*INFORMATION*:
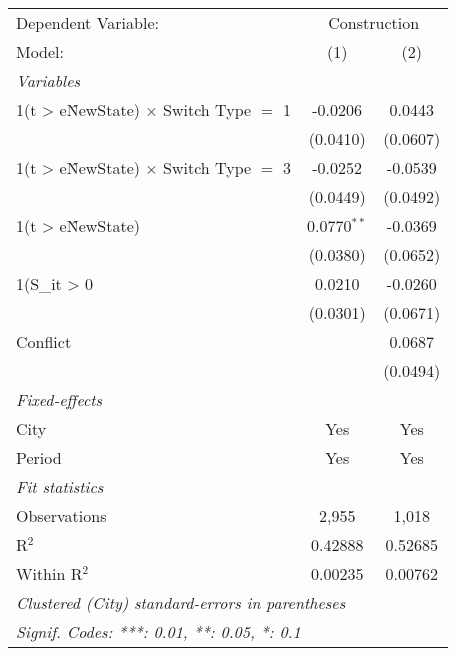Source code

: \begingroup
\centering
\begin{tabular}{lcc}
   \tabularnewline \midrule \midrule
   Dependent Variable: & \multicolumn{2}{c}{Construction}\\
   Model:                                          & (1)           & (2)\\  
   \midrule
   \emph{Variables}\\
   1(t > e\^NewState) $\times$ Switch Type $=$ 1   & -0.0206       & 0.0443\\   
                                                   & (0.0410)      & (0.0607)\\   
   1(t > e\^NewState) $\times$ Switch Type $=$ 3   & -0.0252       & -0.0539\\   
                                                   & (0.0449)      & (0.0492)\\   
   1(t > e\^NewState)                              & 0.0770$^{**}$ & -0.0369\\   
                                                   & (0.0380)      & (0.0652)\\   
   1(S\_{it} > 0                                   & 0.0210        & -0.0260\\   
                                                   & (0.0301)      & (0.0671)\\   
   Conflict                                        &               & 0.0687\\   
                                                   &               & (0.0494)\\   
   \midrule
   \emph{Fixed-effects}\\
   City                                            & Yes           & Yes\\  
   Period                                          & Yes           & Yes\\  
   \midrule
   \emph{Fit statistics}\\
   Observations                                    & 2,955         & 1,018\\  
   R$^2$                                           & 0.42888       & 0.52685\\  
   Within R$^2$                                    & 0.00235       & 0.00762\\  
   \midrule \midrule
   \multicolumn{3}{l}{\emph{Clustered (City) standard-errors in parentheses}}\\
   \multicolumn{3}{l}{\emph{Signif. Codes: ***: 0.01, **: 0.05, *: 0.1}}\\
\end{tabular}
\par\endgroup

* * *

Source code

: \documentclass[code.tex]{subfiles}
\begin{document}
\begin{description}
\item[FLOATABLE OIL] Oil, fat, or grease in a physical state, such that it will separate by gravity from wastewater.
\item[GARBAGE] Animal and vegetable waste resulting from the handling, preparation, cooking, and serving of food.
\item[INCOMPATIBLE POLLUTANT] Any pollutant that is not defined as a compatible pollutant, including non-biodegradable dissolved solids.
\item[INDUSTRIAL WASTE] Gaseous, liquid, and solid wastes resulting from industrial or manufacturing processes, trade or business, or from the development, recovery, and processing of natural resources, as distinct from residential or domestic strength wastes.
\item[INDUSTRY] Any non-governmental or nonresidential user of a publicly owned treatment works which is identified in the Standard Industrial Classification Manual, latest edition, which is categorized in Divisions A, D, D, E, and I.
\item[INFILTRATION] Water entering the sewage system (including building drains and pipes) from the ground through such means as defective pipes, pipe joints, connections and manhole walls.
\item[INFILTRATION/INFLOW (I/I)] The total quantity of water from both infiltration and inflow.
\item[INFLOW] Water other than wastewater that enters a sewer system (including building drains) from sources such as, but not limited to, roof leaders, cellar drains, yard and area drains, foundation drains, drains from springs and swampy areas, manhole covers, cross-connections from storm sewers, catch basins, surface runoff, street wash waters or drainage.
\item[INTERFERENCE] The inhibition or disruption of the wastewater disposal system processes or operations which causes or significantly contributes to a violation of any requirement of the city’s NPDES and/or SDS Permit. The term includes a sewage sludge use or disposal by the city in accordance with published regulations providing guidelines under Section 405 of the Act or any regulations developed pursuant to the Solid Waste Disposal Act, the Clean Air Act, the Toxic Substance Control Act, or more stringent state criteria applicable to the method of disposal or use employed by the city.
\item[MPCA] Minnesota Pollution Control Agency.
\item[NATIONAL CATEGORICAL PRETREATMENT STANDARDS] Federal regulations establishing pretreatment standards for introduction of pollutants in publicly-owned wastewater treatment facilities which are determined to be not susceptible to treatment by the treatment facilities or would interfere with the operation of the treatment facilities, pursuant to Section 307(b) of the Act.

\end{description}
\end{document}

*WHAT THE TASK REQUIRES*:
What lines in the data above contain the word "Section"? Show them all.

*EXERCISE SOLUTION*:
\item[INTERFERENCE] The inhibition or disruption of the wastewater disposal system processes or operations which causes or significantly contributes to a violation of any requirement of the city’s NPDES and/or SDS Permit. The term includes a sewage sludge use or disposal by the city in accordance with published regulations providing guidelines under Section 405 of the Act or any regulations developed pursuant to the Solid Waste Disposal Act, the Clean Air Act, the Toxic Substance Control Act, or more stringent state criteria applicable to the method of disposal or use employed by the city.
\item[NATIONAL CATEGORICAL PRETREATMENT STANDARDS] Federal regulations establishing pretreatment standards for introduction of pollutants in publicly-owned wastewater treatment facilities which are determined to be not susceptible to treatment by the treatment facilities or would interfere with the operation of the treatment facilities, pursuant to Section 307(b) of the Act.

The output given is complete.